Known limitations / merchant FAQs
What is a normal refund rate for an APAC fashion brand? 3 to 6% for established brands; up to 8% for fast-fashion or sizing-heavy categories. The threshold of 5% is the rule-of-thumb floor; sustained >7% is a quality or expectation problem worth investigating. Why is the alert at 5% not 10%? Because by 10% the damage is already structural, retention has dropped, customer-acquisition cost has not been recovered, and the brand reputation has likely taken a hit. 5% catches the issue while it is still a 30 to 45 day fix, not a 6-month rebuild. My refund rate spiked overnight; what should I check first? (1)shopline_alert_refund_spike for the rolling 24h delta, (2) drill-down on this card to see refund reason codes (sizing, photo, delivery, damage), (3) cross-reference shopline_top_products to find the SKU concentration. Sudden spike + single SKU dominance = product-quality issue on a recent batch; sudden spike + spread across SKUs = process issue (delivery, packaging).

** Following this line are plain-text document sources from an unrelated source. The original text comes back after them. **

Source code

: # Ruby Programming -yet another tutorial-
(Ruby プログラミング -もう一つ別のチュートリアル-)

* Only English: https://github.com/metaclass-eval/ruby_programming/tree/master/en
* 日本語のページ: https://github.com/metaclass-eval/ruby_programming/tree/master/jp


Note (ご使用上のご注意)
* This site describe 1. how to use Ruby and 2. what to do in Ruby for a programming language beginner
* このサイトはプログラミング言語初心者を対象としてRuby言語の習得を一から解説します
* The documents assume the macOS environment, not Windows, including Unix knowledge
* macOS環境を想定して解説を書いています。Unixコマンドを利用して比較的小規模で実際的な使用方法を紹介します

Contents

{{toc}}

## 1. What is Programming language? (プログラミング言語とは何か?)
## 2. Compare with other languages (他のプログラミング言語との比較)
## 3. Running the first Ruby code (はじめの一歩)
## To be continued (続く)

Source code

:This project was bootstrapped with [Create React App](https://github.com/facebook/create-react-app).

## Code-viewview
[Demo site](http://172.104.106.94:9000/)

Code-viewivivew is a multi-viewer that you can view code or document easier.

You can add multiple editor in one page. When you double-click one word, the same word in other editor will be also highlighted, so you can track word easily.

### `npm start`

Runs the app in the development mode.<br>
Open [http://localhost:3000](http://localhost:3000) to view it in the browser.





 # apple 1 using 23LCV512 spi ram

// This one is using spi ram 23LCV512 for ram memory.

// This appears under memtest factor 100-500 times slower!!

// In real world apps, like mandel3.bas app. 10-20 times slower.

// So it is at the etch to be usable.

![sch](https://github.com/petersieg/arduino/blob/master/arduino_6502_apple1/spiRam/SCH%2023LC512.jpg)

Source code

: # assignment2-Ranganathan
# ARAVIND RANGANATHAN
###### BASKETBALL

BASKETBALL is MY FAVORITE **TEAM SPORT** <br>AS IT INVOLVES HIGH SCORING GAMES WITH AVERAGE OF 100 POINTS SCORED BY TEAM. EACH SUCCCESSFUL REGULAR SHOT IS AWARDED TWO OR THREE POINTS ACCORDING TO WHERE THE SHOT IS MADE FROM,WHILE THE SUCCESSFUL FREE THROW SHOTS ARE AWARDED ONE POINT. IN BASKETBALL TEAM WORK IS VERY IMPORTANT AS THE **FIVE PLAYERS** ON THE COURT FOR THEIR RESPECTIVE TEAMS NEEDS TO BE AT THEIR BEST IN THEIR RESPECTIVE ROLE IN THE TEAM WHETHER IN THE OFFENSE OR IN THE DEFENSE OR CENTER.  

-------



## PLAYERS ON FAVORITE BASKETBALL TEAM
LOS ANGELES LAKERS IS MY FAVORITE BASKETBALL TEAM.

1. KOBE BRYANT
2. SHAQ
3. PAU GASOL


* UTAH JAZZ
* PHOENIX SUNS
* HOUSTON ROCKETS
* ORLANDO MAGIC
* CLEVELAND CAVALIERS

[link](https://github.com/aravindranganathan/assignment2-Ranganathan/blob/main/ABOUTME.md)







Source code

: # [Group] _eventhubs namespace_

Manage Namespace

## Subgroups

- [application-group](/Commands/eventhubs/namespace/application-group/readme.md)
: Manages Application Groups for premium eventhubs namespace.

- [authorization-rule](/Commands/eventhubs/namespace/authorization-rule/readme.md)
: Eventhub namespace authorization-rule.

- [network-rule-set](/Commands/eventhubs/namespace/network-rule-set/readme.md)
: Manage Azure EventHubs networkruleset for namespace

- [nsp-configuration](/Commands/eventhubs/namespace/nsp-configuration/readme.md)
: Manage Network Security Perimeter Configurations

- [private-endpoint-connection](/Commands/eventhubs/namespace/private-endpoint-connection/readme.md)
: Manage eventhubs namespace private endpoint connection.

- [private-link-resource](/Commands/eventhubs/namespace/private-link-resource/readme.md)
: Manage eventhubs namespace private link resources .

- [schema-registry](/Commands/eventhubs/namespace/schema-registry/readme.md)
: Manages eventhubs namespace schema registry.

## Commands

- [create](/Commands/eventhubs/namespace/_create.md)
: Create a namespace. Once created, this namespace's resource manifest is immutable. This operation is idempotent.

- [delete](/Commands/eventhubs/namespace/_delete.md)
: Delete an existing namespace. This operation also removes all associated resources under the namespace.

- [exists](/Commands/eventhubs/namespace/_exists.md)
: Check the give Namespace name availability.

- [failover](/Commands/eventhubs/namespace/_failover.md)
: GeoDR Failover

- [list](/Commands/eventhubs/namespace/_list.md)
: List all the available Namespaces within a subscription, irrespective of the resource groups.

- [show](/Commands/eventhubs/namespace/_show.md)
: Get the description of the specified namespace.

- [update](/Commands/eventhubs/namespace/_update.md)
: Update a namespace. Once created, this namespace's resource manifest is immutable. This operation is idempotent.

Does this include cancelled orders?
No. Cancelled-before-payment orders never had a refund (no money moved). Cancelled-after-payment orders trigger a refund and would count, but we treat the cancellation as primary and exclude from this rate to avoid double-counting with shopline_cancellation_rate.
My refund rate dropped because I tightened my returns policy. Is that good?
Operationally yes, strategically maybe not. Refund rate dropping while shopline_repeat_rate also drops means the policy hardening cost you customer trust. The healthier signal is refund rate dropping while repeat rate holds or rises; that means the underlying quality improved, not just the policy.
Why does this exclude pending disputes?
Because a dispute can take 14 to 60 days to resolve, and including pending disputes inflates the rate during the dispute window then deflates it on resolution. We wait for resolution to count consistently. The drill-down shows pending disputes separately for awareness.
How does this compare to refund rate on Shopify or BigCommerce?
Definitionally the same; the threshold “good vs bad” is the same; the underlying data is similar. The APAC-specific note is reason-code mix: APAC merchants see a higher proportion of sizing and customs refunds than Western markets, which changes the action playbook (more sizing-photography fixes, more cross-border-fulfilment investment).
Does this include subscription order refunds?
Yes. Each subscription order is a separate order record in Shopline, so a refunded monthly subscription contributes to both numerator and denominator the same as a one-time purchase.
Should I aim to drive this to zero?
No. A refund rate near zero usually indicates an over-strict returns policy that is suppressing genuine returns at the cost of customer trust. The healthy band is 3 to 6% for fashion; near-zero is rarely a quality signal, more often a policy signal.